START Passage to read
Note the homophobic smear in the second paragraph, not just of Yeo, but of all medical professionals who are gay.
And no, I have not mentioned Yeo's sexual orientation so far in this article because it had nothing to do with the case or the issue of entrapment, but obviously this Stomp blogger could not resist conflating the issues.
Another Stomp blogger, Nick Fang, could not see the difference between illegality and entrapment either. He seemed to be saying that so long as something is illegal, entrapment is always justified.
"Well I say: if you can't do the time, don't do the crime. Yes yes I agree that people shouldn't be duped into unknowingly doing something wrong and then being punished for it."
The only defence, in his view, was if one was "duped." But it's really not so simple. A crime, e.g. a bank robbery, might not have happened, if a mastermind had not schemed it. So the driver of the getaway care had a role to play, yet he would not have been driving the getaway car if the mastermind had not planned it. But what if the mastermind - the proposer of the crime - had been the police? Would it be right for the police to be plotting the commission of crimes? Would the crime have occurred if the police had not plotted it? Would the man even be driving a getaway car in the first place without the scheme being hatched?
Fang then went on:
"And while I'm of the view that gay sex (or any kind of sex for that matter) in the privacy of one's own domicile shouldn't be illegal, I think most of us would realise that getting three different kinds of banned drugs for use in a three-way would be frowned upon by most authorities.
END Passage to read
Task brief.
Rewrite the part of the passage on entrapment starting at "The only defence, in" and ending at "scheme being hatched?", replacing "mastermind" with "planner" throughout. Answer from the passage on entrapment alone.
START Data under study
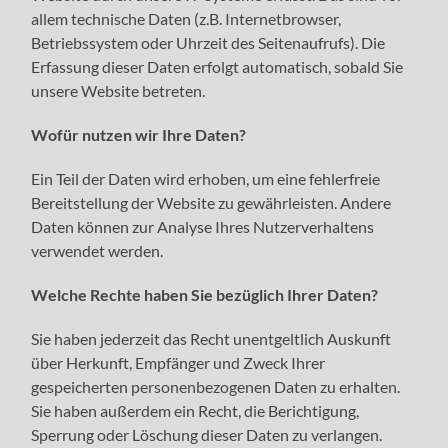
allem technische Daten (z.B. Internetbrowser,
Betriebssystem oder Uhrzeit des Seitenaufrufs). Die
Erfassung dieser Daten erfolgt automatisch, sobald Sie
unsere Website betreten.
Wofür nutzen wir Ihre Daten?
Ein Teil der Daten wird erhoben, um eine fehlerfreie
Bereitstellung der Website zu gewährleisten. Andere
Daten können zur Analyse Ihres Nutzerverhaltens
verwendet werden.
Welche Rechte haben Sie bezüglich Ihrer Daten?
Sie haben jederzeit das Recht unentgeltlich Auskunft
über Herkunft, Empfänger und Zweck Ihrer
gespeicherten personenbezogenen Daten zu erhalten.
Sie haben außerdem ein Recht, die Berichtigung,
Sperrung oder Löschung dieser Daten zu verlangen.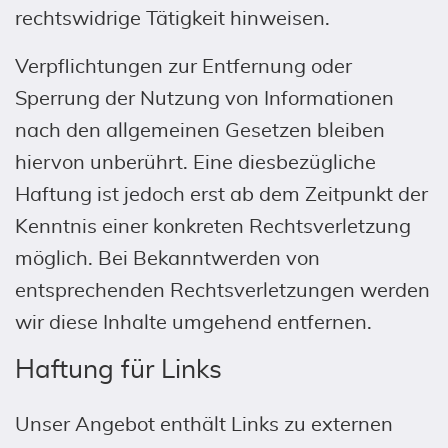
rechtswidrige Tätigkeit hinweisen.
Verpflichtungen zur Entfernung oder
Sperrung der Nutzung von Informationen
nach den allgemeinen Gesetzen bleiben
hiervon unberührt. Eine diesbezügliche
Haftung ist jedoch erst ab dem Zeitpunkt der
Kenntnis einer konkreten Rechtsverletzung
möglich. Bei Bekanntwerden von
entsprechenden Rechtsverletzungen werden
wir diese Inhalte umgehend entfernen.
Haftung für Links
Unser Angebot enthält Links zu externen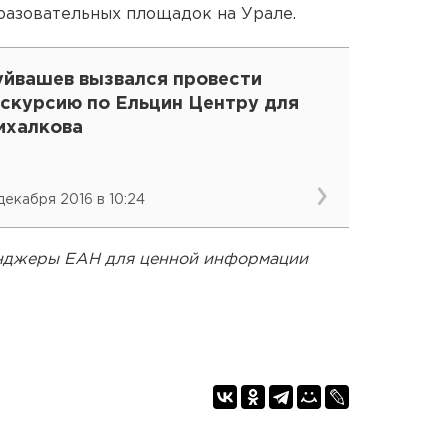
разовательных площадок на Урале.
уйвашев вызвался провести
кскурсию по Ельцин Центру для
ихалкова
 декабря 2016 в 10:24
енджеры ЕАН для ценной информации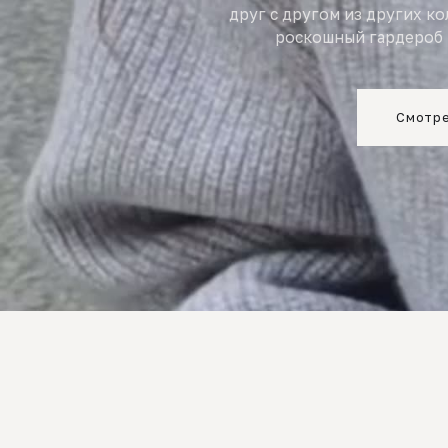
друг с другом из других к
роскошный гардероб 
Смотре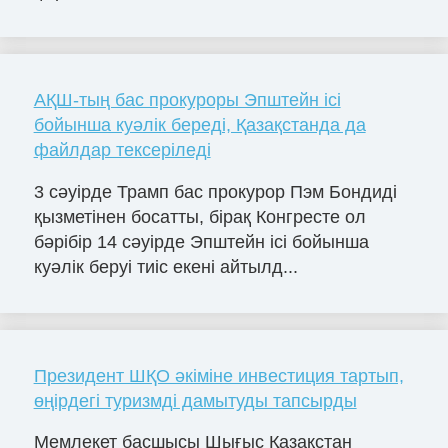
АҚШ-тың бас прокуроры Эпштейн ісі
бойынша куәлік береді, Қазақстанда да
файлдар тексеріледі
3 сәуірде Трамп бас прокурор Пэм Бондиді
қызметінен босатты, бірақ Конгресте ол
бәрібір 14 сәуірде Эпштейн ісі бойынша
куәлік беруі тиіс екені айтылд...
Президент ШҚО әкіміне инвестиция тартып,
өңірдегі туризмді дамытуды тапсырды
Мемлекет басшысы Шығыс Қазақстан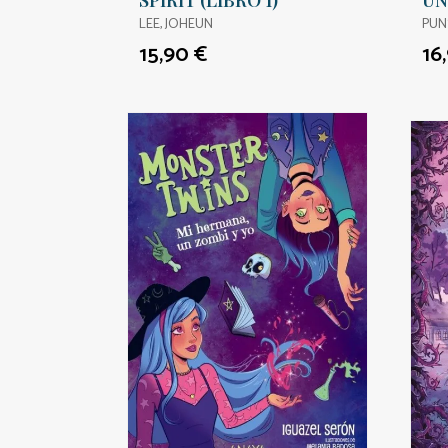
SPIRIT (LIBRO 1)
UN
AL
LEE, JOHEUN
PUN
GI
15,90 €
16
END Data under study
Reply.
The only defence, in his view, was if one was "duped." But it's really not so simple. A crime, e.g. a bank robbery, might not have happened, if a planner had not schemed it. So the driver of the getaway care had a role to play, yet he would not have been driving the getaway car if the planner had not planned it. But what if the planner - the proposer of the crime - had been the police? Would it be right for the police to be plotting the commission of crimes? Would the crime have occurred if the police had not plotted it? Would the man even be driving a getaway car in the first place without the scheme being hatched?